6. Students can then break into small groups, each of which will then perform its own version of the experiment and graph the results. However, each group should have a different variable, such as a ball of a different size or weight, or the fan in a different position.

7. After finishing the graphs, have groups compare their results and discuss the differences and their likely causes.

Extension:

• Part 1: Students who need to be challenged can additionally figure how far the ball traveled in its diagonal path, using the Pythagorean theorem (A²+B²=C², where the two vectors are A and B and the diagonal path is C.) In our example, the path would equal 100.841 centimeters.

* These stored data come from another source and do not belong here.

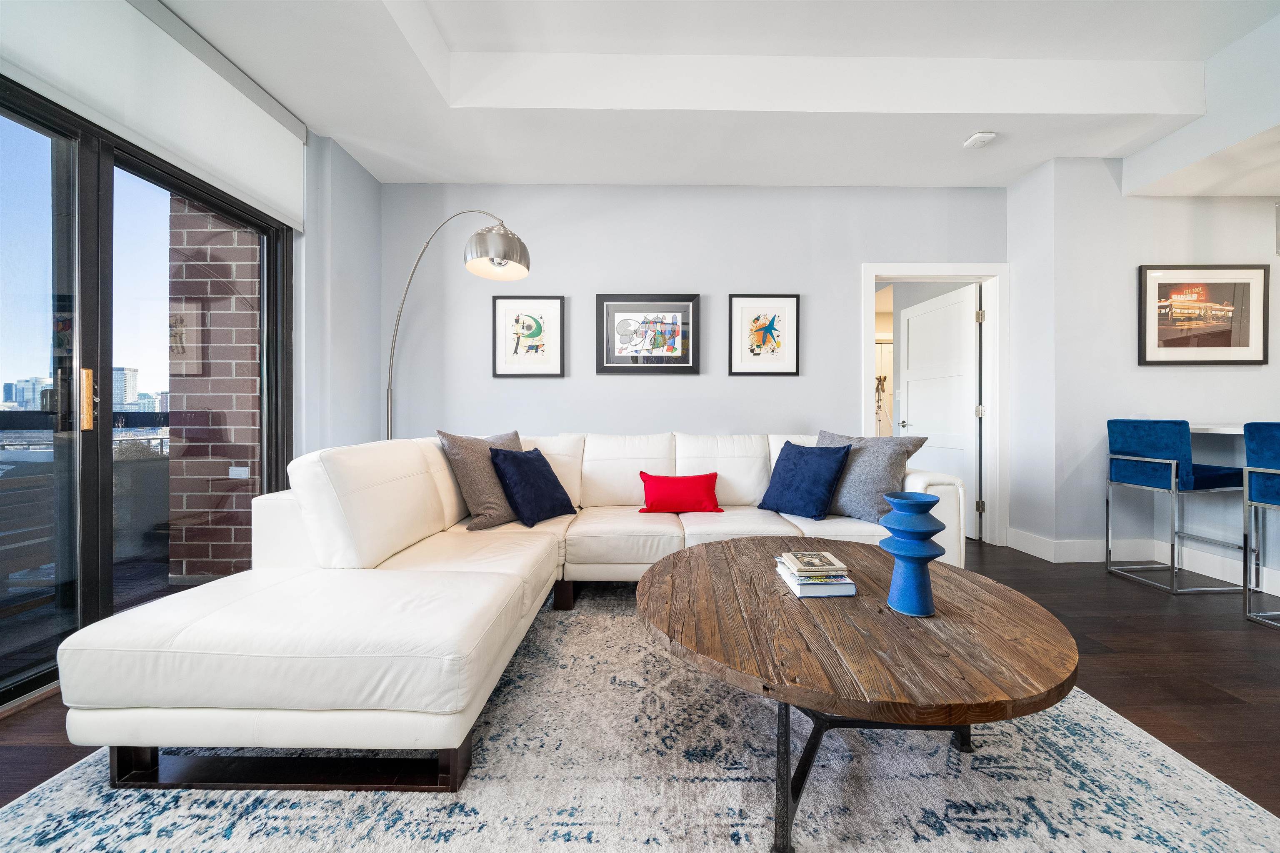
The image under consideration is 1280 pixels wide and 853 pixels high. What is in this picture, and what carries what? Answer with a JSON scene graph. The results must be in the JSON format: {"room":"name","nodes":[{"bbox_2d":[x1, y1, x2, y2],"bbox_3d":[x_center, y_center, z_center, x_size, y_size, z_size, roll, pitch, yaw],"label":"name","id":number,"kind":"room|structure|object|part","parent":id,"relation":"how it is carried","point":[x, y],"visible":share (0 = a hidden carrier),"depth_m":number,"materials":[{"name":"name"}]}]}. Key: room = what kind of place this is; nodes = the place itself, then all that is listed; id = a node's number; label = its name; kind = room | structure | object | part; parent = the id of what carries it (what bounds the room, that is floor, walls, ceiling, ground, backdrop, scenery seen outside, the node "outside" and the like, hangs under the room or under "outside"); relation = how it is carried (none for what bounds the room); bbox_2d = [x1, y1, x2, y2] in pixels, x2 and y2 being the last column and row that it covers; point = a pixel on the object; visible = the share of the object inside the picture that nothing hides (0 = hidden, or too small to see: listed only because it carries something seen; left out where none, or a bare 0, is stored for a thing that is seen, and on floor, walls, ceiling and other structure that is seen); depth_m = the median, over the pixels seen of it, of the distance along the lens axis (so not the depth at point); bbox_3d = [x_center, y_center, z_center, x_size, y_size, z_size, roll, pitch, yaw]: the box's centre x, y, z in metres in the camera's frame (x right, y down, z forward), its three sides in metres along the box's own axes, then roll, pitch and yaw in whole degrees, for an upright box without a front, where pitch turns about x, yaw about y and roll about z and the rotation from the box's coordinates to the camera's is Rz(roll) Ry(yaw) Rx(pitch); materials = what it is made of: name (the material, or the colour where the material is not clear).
{"room":"living room","nodes":[
{"label":"living room","id":0,"kind":"room"},
{"bbox_2d":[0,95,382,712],"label":"left wall","id":1,"kind":"structure","parent":0,"point":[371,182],"depth_m":2.67,"materials":[{"name":"paint"}]},
{"bbox_2d":[0,77,298,715],"bbox_3d":[-2.091,-0.145,1.499,0.127,2.168,2.090,0,0,-1],"label":"sliding glass door","id":2,"kind":"structure","parent":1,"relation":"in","point":[153,177],"depth_m":1.69,"materials":[{"name":"glass"}]},
{"bbox_3d":[-2.077,-0.096,1.613,0.032,0.224,0.038,0,0,-1],"label":"brass door handle","id":3,"kind":"part","parent":2,"relation":"part of","materials":[{"name":"gold metal"}]},
{"bbox_2d":[0,0,306,227],"bbox_3d":[-2.041,-1.483,1.665,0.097,0.595,1.857,0,0,-1],"label":"roller blind","id":4,"kind":"object","parent":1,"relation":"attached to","point":[241,182],"visible":0.97,"depth_m":1.82,"materials":[{"name":"white fabric"}]},
{"bbox_2d":[1,539,1279,836],"bbox_3d":[1.506,0.979,1.271,8.434,0.101,8.173,0,0,-1],"label":"floor","id":5,"kind":"structure","parent":0,"point":[1088,625],"depth_m":1.67,"materials":[{"name":"brown wood"}]},
{"bbox_2d":[383,210,530,437],"bbox_3d":[-1.194,-0.154,2.608,1.270,2.195,0.349,0,0,30],"label":"floor lamp","id":6,"kind":"object","parent":5,"relation":"on","point":[499,262],"visible":0.76,"depth_m":2.38,"materials":[{"name":"silver metal"}]},
{"bbox_3d":[-0.751,-0.934,2.262,0.335,0.245,0.315,0,0,30],"label":"lamp shade","id":7,"kind":"part","parent":6,"relation":"part of","materials":[{"name":"metal"}]},
{"bbox_2d":[0,584,1279,852],"bbox_3d":[0.061,0.929,1.243,3.170,0.013,3.201,0,0,-1],"label":"rug","id":8,"kind":"object","parent":5,"relation":"on","point":[1213,839],"visible":0.73,"depth_m":1.13,"materials":[{"name":"grey carpet"}]},
{"bbox_2d":[42,431,972,792],"bbox_3d":[0.083,0.499,2.003,2.932,0.858,2.273,0,0,-1],"label":"sectional sofa","id":9,"kind":"object","parent":8,"relation":"on","point":[406,483],"visible":0.92,"depth_m":1.29,"materials":[{"name":"white leather"}]},
{"bbox_3d":[-0.953,0.946,1.337,0.987,0.115,0.580,0,0,-1],"label":"base","id":10,"kind":"part","parent":9,"relation":"part of","materials":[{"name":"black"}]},
{"bbox_2d":[437,429,524,529],"bbox_3d":[-0.806,0.284,2.377,0.275,0.503,0.554,0,0,37],"label":"gray pillow","id":11,"kind":"object","parent":9,"relation":"on","point":[487,518],"visible":0.73,"depth_m":2.20,"materials":[{"name":"grey fabric"}]},
{"bbox_2d":[486,445,576,526],"bbox_3d":[-0.602,0.322,2.383,0.291,0.406,0.457,0,0,32],"label":"blue pillow","id":12,"kind":"object","parent":9,"relation":"on","point":[539,473],"visible":0.99,"depth_m":2.27,"materials":[{"name":"blue fabric"}]},
{"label":"sofa leg","id":13,"kind":"part","parent":9,"relation":"part of","materials":[{"name":"brown wood"}]},
{"bbox_2d":[637,470,722,513],"bbox_3d":[0.238,0.400,2.562,0.508,0.231,0.215,0,0,-1],"label":"red pillow","id":14,"kind":"object","parent":9,"relation":"on","point":[652,491],"visible":1,"depth_m":2.49,"materials":[{"name":"red fabric"}]},
{"bbox_2d":[757,439,852,519],"bbox_3d":[0.932,0.298,2.476,0.281,0.428,0.485,0,0,-40],"label":"blue pillow","id":15,"kind":"object","parent":9,"relation":"on","point":[795,463],"visible":1,"depth_m":2.37,"materials":[{"name":"blue fabric"}]},
{"bbox_2d":[814,429,929,521],"bbox_3d":[1.215,0.275,2.421,0.285,0.473,0.598,0,0,-39],"label":"gray pillow","id":16,"kind":"object","parent":9,"relation":"on","point":[873,501],"visible":0.73,"depth_m":2.27,"materials":[{"name":"grey fabric"}]},
{"bbox_2d":[632,537,1077,852],"bbox_3d":[0.557,0.717,1.309,1.164,0.431,1.157,0,0,-1],"label":"coffee table","id":17,"kind":"object","parent":8,"relation":"on","point":[790,600],"visible":0.96,"depth_m":1.01,"materials":[{"name":"brown wood"}]},
{"bbox_2d":[775,558,857,597],"bbox_3d":[0.560,0.489,1.396,0.176,0.034,0.231,0,0,-1],"label":"book","id":18,"kind":"object","parent":17,"relation":"on","point":[800,593],"visible":0.62,"depth_m":1.29,"materials":[{"name":"paper"}]},
{"bbox_2d":[778,550,847,577],"bbox_3d":[0.551,0.443,1.376,0.159,0.022,0.162,0,0,-1],"label":"book","id":19,"kind":"object","parent":18,"relation":"on","point":[802,568],"visible":0.99,"depth_m":1.34,"materials":[{"name":"paper"}]},
{"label":"metal legs","id":20,"kind":"part","parent":17,"relation":"part of","materials":[{"name":"black metal"}]},
{"bbox_2d":[878,490,946,616],"bbox_3d":[0.751,0.350,1.179,0.161,0.317,0.162,0,0,-1],"label":"blue vase","id":21,"kind":"object","parent":17,"relation":"on","point":[913,558],"visible":1,"depth_m":1.14,"materials":[{"name":"blue ceramic"}]},
{"bbox_2d":[1103,418,1244,592],"bbox_3d":[3.190,0.446,2.575,0.445,0.976,0.439,0,0,-1],"label":"bar stool","id":22,"kind":"object","parent":5,"relation":"on","point":[1166,461],"visible":0.99,"depth_m":2.48,"materials":[{"name":"blue fabric"}]},
{"bbox_2d":[1185,417,1279,594],"bbox_3d":[3.761,0.467,1.646,0.958,0.935,2.448,0,0,-1],"label":"breakfast bar","id":23,"kind":"object","parent":5,"relation":"on","point":[1238,433],"visible":0.61,"depth_m":2.57,"materials":[{"name":"white stone"}]},
{"bbox_2d":[1242,422,1279,627],"bbox_3d":[3.136,0.460,1.895,0.446,0.970,0.438,0,0,-1],"label":"bar stool","id":24,"kind":"object","parent":5,"relation":"on","point":[1273,471],"visible":1,"depth_m":2.05,"materials":[{"name":"blue fabric"}]},
{"bbox_2d":[380,180,1006,537],"bbox_3d":[0.374,-0.502,3.303,4.864,2.839,0.164,0,0,-1],"label":"back wall","id":25,"kind":"structure","parent":0,"point":[767,388],"depth_m":3.22,"materials":[{"name":"paint"}]},
{"bbox_2d":[491,295,565,376],"bbox_3d":[-0.840,-0.667,3.212,0.516,0.609,0.030,0,0,-1],"label":"framed picture","id":26,"kind":"object","parent":25,"relation":"attached to","point":[554,302],"visible":0.99,"depth_m":3.21},
{"bbox_2d":[595,294,700,373],"bbox_3d":[0.057,-0.691,3.227,0.760,0.593,0.031,0,0,-1],"label":"framed picture","id":27,"kind":"object","parent":25,"relation":"attached to","point":[602,366],"visible":0.99,"depth_m":3.22,"materials":[{"name":"black"}]},
{"bbox_2d":[727,293,799,376],"bbox_3d":[0.935,-0.687,3.242,0.518,0.615,0.028,0,0,-1],"label":"framed picture","id":28,"kind":"object","parent":25,"relation":"attached to","point":[757,331],"visible":0.99,"depth_m":3.24},
{"bbox_2d":[862,262,1007,545],"bbox_3d":[2.282,-0.154,3.371,1.114,2.146,0.168,0,0,-1],"label":"door frame","id":29,"kind":"structure","parent":25,"relation":"attached to","point":[868,364],"depth_m":3.30,"materials":[{"name":"white paint"}]},
{"bbox_2d":[898,282,981,537],"bbox_3d":[2.583,-0.116,3.761,0.158,2.048,0.831,0,0,-6],"label":"door","id":30,"kind":"structure","parent":29,"relation":"attached to","point":[910,386],"depth_m":3.64,"materials":[{"name":"white paint"}]},
{"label":"door handle","id":31,"kind":"part","parent":30,"relation":"part of","materials":[{"name":"silver metal"}]},
{"bbox_2d":[152,0,1279,191],"bbox_3d":[1.008,-1.939,0.794,6.477,0.316,5.668,0,0,-1],"label":"ceiling","id":32,"kind":"structure","parent":0,"point":[366,157],"depth_m":2.33,"materials":[{"name":"white paint"}]},
{"bbox_2d":[962,131,996,148],"bbox_3d":[2.120,-1.782,2.672,0.138,0.040,0.138,0,0,-1],"label":"smoke detector","id":33,"kind":"object","parent":32,"relation":"attached to","point":[975,138],"visible":0.99,"depth_m":2.64,"materials":[{"name":"white plastic"}]},
{"bbox_2d":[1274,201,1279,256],"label":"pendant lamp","id":34,"kind":"object","parent":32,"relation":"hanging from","point":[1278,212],"visible":1,"depth_m":2.32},
{"bbox_2d":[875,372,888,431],"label":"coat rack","id":35,"kind":"object","parent":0,"point":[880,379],"visible":0.47,"depth_m":5.27,"materials":[{"name":"metal"}]},
{"bbox_2d":[1003,155,1279,576],"bbox_3d":[4.142,-0.479,3.057,2.664,2.840,0.575,0,0,-1],"label":"right wall","id":36,"kind":"structure","parent":0,"point":[1238,371],"depth_m":2.92,"materials":[{"name":"white paint"}]},
{"bbox_2d":[1005,527,1278,594],"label":"baseboard","id":37,"kind":"structure","parent":36,"relation":"attached to","point":[1033,553],"depth_m":2.83,"materials":[{"name":"white paint"}]},
{"bbox_2d":[1138,262,1269,365],"bbox_3d":[3.800,-0.748,2.880,0.807,0.671,0.030,0,0,-1],"label":"framed picture","id":38,"kind":"object","parent":36,"relation":"attached to","point":[1171,344],"visible":0.99,"depth_m":2.87},
{"bbox_2d":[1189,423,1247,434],"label":"countertop","id":39,"kind":"object","parent":36,"relation":"attached to","point":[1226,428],"visible":0.39,"depth_m":2.42,"materials":[{"name":"white stone"}]},
{"label":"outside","id":40,"kind":"structure","parent":0,"visible":0},
{"bbox_2d":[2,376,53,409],"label":"building","id":41,"kind":"structure","parent":40,"point":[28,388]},
{"bbox_2d":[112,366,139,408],"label":"building","id":42,"kind":"structure","parent":40,"point":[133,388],"materials":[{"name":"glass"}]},
{"bbox_2d":[166,197,263,581],"bbox_3d":[-2.519,-0.629,2.708,0.659,3.387,0.378,0,0,-1],"label":"brick wall","id":43,"kind":"structure","parent":40,"point":[251,423],"depth_m":2.55,"materials":[{"name":"red brick"}]},
{"bbox_2d":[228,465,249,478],"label":"wall socket","id":44,"kind":"object","parent":43,"relation":"attached to","point":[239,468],"visible":0.93,"depth_m":2.64,"materials":[{"name":"white"}]},
{"bbox_2d":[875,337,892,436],"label":"hallway door","id":45,"kind":"structure","parent":40,"point":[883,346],"depth_m":5.91,"materials":[{"name":"white"}]},
{"label":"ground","id":46,"kind":"structure","parent":40,"visible":0},
{"bbox_2d":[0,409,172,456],"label":"balcony railing","id":47,"kind":"object","parent":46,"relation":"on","point":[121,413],"visible":0.34,"depth_m":2.92,"materials":[{"name":"metal"}]}
]}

Students can figure the actual velocity in each vector and on the diagonal path of actual travel, given that the time it takes to fall one meter averages .45 seconds. (In our example it traveled downward at a rate of 2.22 meters per second or about 8 kilometers per hour, and sideways at .289 meters per second, or about 1 kilometer per hour.)

• Part 2: Students can raise the height to 2 meters and compare the results. The average time to fall 2 meters is .64 seconds.

Point out that acceleration is continuous and cumulative over time, until terminal velocity is reached. That is why the difference between 1 meter and 2 meters is not linear.